[Problem to work on]
Copy all lines in the data that contain the string "arrangement".
##### Recorded information
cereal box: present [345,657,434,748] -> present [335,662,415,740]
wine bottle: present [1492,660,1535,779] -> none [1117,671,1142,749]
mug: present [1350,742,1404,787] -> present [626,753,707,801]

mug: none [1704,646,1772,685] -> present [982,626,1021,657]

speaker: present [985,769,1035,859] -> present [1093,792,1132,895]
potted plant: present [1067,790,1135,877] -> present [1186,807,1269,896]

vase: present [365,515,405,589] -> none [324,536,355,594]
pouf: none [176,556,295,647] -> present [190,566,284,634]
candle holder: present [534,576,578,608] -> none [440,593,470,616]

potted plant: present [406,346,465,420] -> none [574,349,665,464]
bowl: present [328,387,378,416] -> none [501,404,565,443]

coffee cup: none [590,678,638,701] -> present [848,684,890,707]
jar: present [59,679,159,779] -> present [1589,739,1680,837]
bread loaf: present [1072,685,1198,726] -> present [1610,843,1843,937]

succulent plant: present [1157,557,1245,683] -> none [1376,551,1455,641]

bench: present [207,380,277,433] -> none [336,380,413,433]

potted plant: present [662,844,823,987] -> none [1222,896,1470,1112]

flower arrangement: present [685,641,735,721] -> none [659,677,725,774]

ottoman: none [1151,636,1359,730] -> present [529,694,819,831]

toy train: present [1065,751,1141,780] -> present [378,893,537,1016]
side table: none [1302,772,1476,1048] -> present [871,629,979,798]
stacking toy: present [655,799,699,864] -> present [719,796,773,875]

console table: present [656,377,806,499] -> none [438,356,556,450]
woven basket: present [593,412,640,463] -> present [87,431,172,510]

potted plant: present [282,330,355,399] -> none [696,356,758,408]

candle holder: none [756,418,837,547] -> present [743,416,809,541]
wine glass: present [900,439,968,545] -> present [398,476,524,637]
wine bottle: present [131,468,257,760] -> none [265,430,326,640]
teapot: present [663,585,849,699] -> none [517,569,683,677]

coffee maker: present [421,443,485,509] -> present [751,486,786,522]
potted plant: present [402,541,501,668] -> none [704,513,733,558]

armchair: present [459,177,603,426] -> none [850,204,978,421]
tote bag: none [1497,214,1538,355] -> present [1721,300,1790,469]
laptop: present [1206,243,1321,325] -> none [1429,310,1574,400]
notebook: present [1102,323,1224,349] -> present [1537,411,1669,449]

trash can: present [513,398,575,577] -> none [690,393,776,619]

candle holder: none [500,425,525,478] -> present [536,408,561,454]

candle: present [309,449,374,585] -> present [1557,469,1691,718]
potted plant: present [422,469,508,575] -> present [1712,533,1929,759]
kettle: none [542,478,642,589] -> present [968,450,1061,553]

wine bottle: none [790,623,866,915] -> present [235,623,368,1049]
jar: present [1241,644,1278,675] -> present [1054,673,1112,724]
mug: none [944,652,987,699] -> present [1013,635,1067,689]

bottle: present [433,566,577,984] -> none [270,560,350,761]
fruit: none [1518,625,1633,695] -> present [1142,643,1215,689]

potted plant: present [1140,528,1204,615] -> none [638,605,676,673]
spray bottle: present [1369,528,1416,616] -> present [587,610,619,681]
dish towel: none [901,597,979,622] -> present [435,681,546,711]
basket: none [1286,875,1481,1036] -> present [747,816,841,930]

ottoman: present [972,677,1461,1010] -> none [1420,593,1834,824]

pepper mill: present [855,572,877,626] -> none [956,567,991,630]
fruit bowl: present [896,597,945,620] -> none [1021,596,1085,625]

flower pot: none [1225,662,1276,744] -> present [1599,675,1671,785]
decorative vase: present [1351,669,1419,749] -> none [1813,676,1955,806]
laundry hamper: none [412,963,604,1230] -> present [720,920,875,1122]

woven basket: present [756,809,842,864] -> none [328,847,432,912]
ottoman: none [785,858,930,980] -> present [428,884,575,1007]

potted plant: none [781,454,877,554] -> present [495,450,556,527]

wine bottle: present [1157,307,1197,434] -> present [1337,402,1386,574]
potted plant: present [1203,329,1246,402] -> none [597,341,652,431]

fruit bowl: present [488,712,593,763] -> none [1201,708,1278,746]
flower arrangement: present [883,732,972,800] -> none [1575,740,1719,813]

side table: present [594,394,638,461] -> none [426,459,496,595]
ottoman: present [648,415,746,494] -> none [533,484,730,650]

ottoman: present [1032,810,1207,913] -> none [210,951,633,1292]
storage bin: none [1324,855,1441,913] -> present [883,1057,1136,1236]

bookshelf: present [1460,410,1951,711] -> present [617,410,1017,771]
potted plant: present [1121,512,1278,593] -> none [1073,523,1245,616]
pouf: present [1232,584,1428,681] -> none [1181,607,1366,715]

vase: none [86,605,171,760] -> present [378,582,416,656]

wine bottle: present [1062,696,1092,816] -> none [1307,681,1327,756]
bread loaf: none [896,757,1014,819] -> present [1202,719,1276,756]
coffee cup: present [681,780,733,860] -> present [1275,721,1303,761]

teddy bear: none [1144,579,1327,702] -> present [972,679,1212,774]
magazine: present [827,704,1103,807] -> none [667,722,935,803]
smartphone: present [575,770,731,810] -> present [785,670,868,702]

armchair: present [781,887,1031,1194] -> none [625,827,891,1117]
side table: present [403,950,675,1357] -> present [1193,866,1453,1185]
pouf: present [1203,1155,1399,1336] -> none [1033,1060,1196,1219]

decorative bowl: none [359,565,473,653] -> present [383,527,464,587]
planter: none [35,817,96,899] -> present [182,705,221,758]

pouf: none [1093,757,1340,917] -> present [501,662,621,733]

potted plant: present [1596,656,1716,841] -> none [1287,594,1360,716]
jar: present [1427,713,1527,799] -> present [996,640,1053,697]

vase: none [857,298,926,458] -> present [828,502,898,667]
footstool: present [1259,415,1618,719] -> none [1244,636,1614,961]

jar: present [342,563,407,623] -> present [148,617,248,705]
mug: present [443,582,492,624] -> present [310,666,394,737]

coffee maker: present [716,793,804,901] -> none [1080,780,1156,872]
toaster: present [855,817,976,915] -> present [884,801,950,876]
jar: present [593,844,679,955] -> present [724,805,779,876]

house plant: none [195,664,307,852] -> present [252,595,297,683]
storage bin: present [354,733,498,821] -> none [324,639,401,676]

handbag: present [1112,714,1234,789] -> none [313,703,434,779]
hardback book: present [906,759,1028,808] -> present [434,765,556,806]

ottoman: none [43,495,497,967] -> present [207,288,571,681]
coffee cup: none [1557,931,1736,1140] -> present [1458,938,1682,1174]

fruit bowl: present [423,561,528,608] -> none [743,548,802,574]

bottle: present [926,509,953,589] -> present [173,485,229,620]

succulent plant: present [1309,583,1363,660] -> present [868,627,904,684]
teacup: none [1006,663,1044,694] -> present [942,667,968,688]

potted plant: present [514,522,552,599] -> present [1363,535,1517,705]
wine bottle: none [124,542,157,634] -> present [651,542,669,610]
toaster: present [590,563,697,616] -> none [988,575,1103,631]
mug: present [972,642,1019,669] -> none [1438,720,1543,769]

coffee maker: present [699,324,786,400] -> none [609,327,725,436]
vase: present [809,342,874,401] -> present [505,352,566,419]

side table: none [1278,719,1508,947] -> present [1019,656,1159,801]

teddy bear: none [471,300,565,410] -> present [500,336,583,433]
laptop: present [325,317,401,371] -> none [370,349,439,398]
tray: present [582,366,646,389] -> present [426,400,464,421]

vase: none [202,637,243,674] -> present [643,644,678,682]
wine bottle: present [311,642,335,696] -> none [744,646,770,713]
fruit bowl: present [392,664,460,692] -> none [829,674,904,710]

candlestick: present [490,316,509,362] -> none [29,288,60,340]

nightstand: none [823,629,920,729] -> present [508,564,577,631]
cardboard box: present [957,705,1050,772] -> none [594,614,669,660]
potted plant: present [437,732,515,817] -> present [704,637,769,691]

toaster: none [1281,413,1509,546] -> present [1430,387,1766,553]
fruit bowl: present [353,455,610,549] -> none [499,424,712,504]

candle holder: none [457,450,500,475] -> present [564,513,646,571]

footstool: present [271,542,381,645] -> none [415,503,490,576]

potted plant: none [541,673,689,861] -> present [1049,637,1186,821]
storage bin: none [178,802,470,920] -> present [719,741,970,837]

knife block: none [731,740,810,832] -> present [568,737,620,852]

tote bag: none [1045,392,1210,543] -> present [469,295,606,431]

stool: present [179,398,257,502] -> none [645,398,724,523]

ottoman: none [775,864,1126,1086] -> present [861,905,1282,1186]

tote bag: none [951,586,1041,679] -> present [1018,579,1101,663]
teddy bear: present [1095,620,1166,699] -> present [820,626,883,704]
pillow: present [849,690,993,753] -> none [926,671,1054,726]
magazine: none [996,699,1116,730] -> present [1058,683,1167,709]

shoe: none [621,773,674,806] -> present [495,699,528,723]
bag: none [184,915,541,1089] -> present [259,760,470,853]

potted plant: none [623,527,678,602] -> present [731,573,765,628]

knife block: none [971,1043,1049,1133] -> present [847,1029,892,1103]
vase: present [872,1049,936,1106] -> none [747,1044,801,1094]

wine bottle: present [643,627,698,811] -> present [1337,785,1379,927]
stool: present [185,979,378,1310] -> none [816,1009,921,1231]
##########
[Task solution]
flower arrangement: present [685,641,735,721] -> none [659,677,725,774]
flower arrangement: present [883,732,972,800] -> none [1575,740,1719,813]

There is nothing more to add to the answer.